> **ASSIGNMENT**
Between the line containing "Numbers: x, y, z, sx, sy, sz, roll, pitch, yaw." and the line containing "Okay, from this" lies a run of lines; give that run again exactly, with both of those lines, and nothing else from the entries below.

** RAW DATA follows **

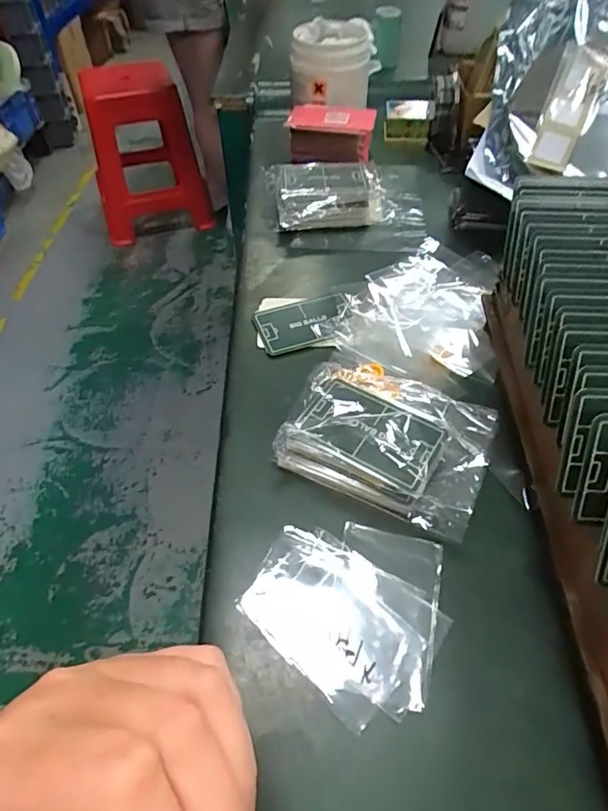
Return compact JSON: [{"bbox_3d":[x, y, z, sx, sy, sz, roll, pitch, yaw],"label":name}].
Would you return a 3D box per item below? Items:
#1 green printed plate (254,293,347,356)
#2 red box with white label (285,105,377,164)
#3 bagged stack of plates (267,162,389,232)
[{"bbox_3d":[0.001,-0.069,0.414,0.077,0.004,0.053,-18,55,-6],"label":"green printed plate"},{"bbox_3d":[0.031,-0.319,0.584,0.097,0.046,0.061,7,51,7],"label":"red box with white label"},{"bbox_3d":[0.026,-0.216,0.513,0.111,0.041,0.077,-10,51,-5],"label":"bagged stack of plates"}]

** End of RAW DATA **
** RAW DATA follows **

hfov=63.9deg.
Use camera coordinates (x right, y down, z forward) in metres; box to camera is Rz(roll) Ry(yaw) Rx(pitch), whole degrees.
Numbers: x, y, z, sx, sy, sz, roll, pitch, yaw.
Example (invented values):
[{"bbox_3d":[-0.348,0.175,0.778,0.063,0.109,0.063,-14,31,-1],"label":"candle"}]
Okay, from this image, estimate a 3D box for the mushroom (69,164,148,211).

** End of RAW DATA **

> **FINAL ANSWER**
Numbers: x, y, z, sx, sy, sz, roll, pitch, yaw.
Example (invented values):
[{"bbox_3d":[-0.348,0.175,0.778,0.063,0.109,0.063,-14,31,-1],"label":"candle"}]
Okay, from this image, estimate a 3D box for the mushroom (69,164,148,211).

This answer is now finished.